Even with the 15.63% tariff hike to be implemented on April 1, Eskom considers its electricity tariffs to be far from cost-reflective.
To bring it to cost-reflectivity would have required a tariff jump to 150c/kilowatt hour (kWh) on average, instead of the 134c/kWh applicable from April 1, says Eskom’s general manager Regulations, Hasha Tlhotlhalemaje.
This translates to an increase of 29%.
Eskom hopes to close this gap over the next three years and energy expert Chris Yelland, MD of EE Business Intelligence, expects Eskom to gun for a further 15% increase in the average tariff in 2023.
The thinking at Eskom is that this would give it the step change it says it needs, whereafter increases would be linked to the consumer price index (CPI) .
The introduction of a carbon tax next year and the connection of more independent power producers (IPPs) selling electricity to Eskom at predetermined prices could however result in even bigger increases.
In addition, the expected large increases could be less of a solution to Eskom’s woes, experts say.
It could have a dramatic impact on Eskom’s sales volumes, as alternative sources of energy become more viable and residential, commercial, and industrial customers embrace the relaxation of regulations that makes it easier to self-generate power or buy from IPPs.
In terms of the Electricity Regulation Act an efficient operator is entitled to recover its cost plus a reasonable return through electricity tariffs.
It is therefore clear that consumers should not pay for wastage and corruption.
Eskom has been at loggerheads with energy regulator Nersa for years and its view that it has been shortchanged has been vindicated through numerous court victories.
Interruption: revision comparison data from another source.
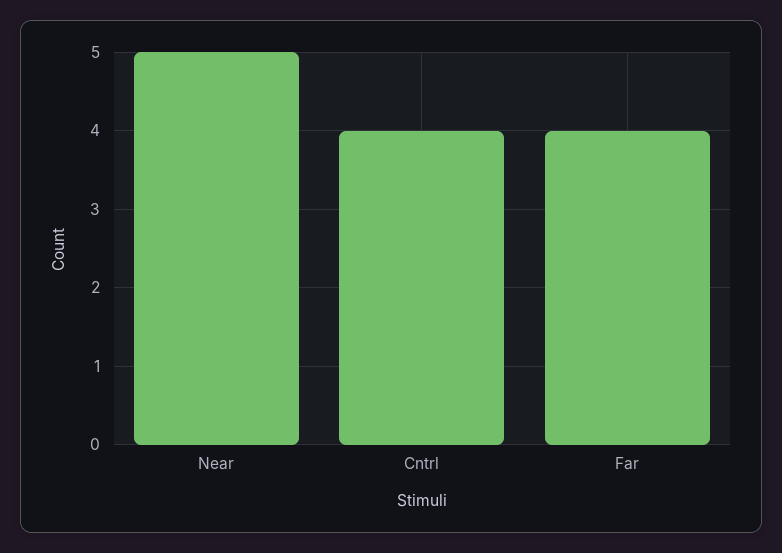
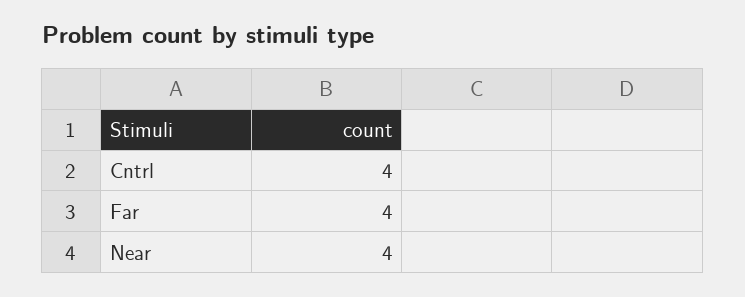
Near: 5 -> 4

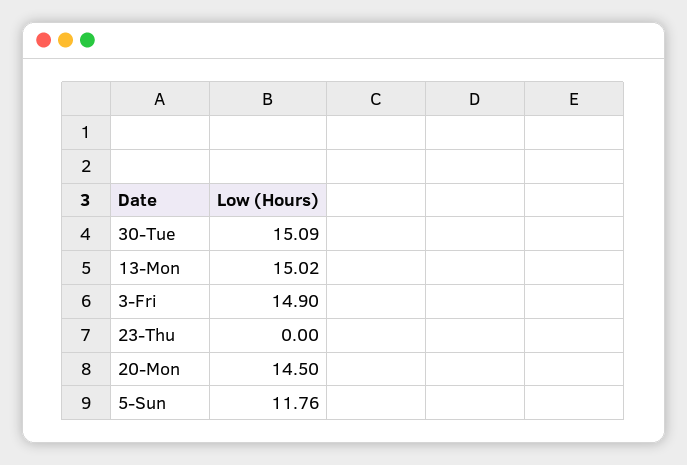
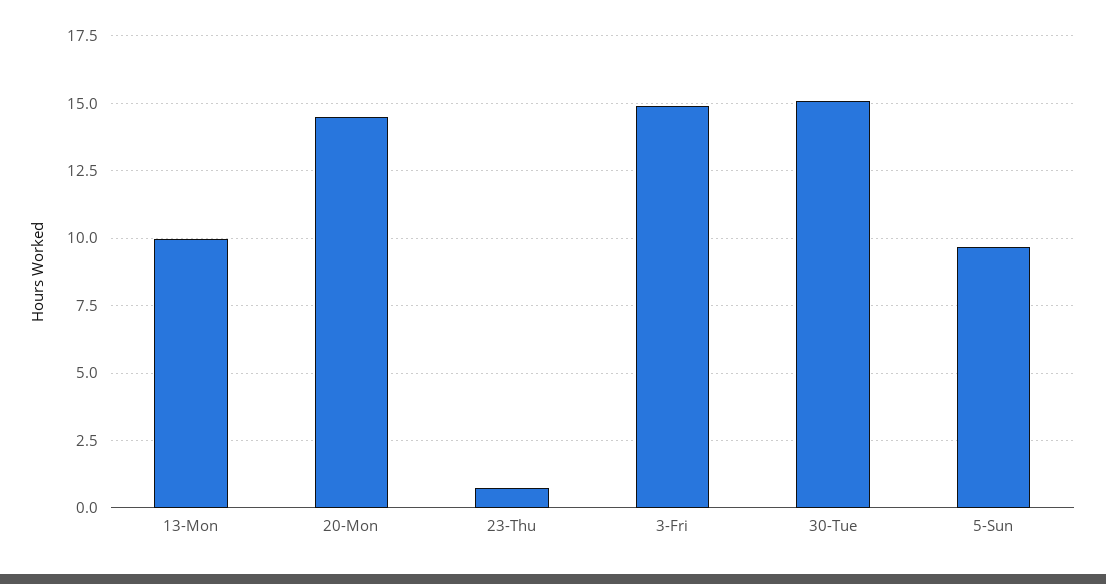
13-Mon: 15.02 -> 10
23-Thu: 0 -> 0.75
5-Sun: 11.76 -> 9.75

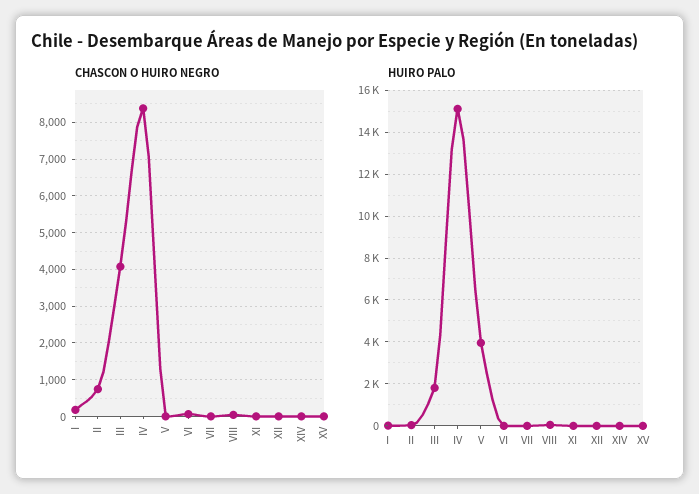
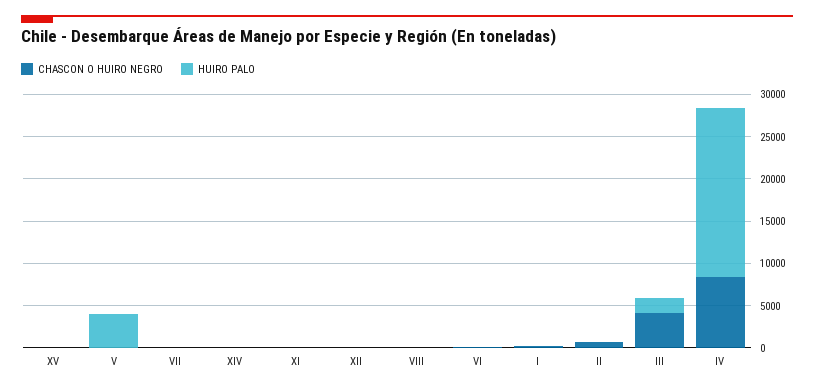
HUIRO PALO, IV: 15000 -> 20000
The courts have found that Nersa failed to stick to its own methodology and acted irrationally in determining Eskom’s tariffs since 2014.
The corrections following these court rulings have already resulted in the current year’s increase growing from the 5.22% Nersa earlier determined to the 15.63% as announced.
Unless Nersa succeeds with a pending appeal, there is at least a further almost R60 billion compensation that Nersa – and therefore the consumer – owes Eskom.
This relates to Nersa’s decision to subtract the three tranches of equity injections of R23 billion per year that government awarded Eskom from 2019/20 to 2021/22 period from Eskom’s allowable revenue.
In a court settlement last week, Nersa agreed to provisionally add R10 billion of the total of R69 billion to electricity tariffs, which sealed the 15.63% increase.
Exactly what the future tariff path will be remains to be seen.
Eskom’s current tariff period ends on March 31 next year and it has not yet submitted its application for the next three years – the fifth multi-year price determination period (MYPD5).
Moneyweb has learnt that carbon tax alone, which Eskom will have to pay from January 1 next year, can add a further five percentage points to Eskom tariffs over a full financial year.
Additional IPP costs are also not included.
For 2021/22 Nersa has included R40 billion in Eskom’s allowable revenue to pay for power purchases from IPPs.
Eskom has no control over the tariffs at which it buys electricity from IPPs, as this is predetermined by the Department of Mineral Resources and Energy. These costs are simply passed through to consumers in electricity tariffs.
The amount will increase as more IPPs are expected to reach commercial operations and further add to the 150c/kWh Eskom says it needs to be sustainable.
At the presentation of its annual results for 2019/20 Eskom showed how its sales had dropped since 2015 – in stark contrast with its sharp increase in revenue.
Yelland says the expected sharp increases will only accelerate the reduction in Eskom’s sales volumes.
A view that increasing tariffs can solve all Eskom’s problems is therefore too simplistic, he says.
Customers across the board will increasingly look for alternatives.
Nersa’s electricity subcommittee has recently recommended the approval of a licence for Gold Fields to construct its own 40 megawatt (MW) generation plant and many of Eskom’s other large power users will follow, Yelland says.
Own-generation licence threshold
Municipalities have been given the green light for own generation and direct power purchases, and in his State of the Nation Address President Cyril Ramaphosa announced that the threshold of 1MW for the onerous licensing of generation plants will be lifted.
If industry’s call to lift it to 50MW succeeds, it could result in 5 000MW of new generation capacity independent of Eskom, recent research shows.
Yelland says Eskom has no option but to downscale generation and completely reinvent its business.
Forced to look for alternatives
David Mertens of the Association of South African Chambers says the 15.63% increase is already a huge shock to business. He agrees that this and further increases will force consumers to look for alternatives and will be counterproductive for Eskom.
Mertens expects a reduction of around 5% in sales volumes but says large power users will have to determine if they can really become independent at a cost lower than that of Eskom’s power.
He warns though that if Eskom’s power supply remain unreliable, even cost barriers may not be enough for customers to remain reliant on Eskom, as security of supply is paramount for them.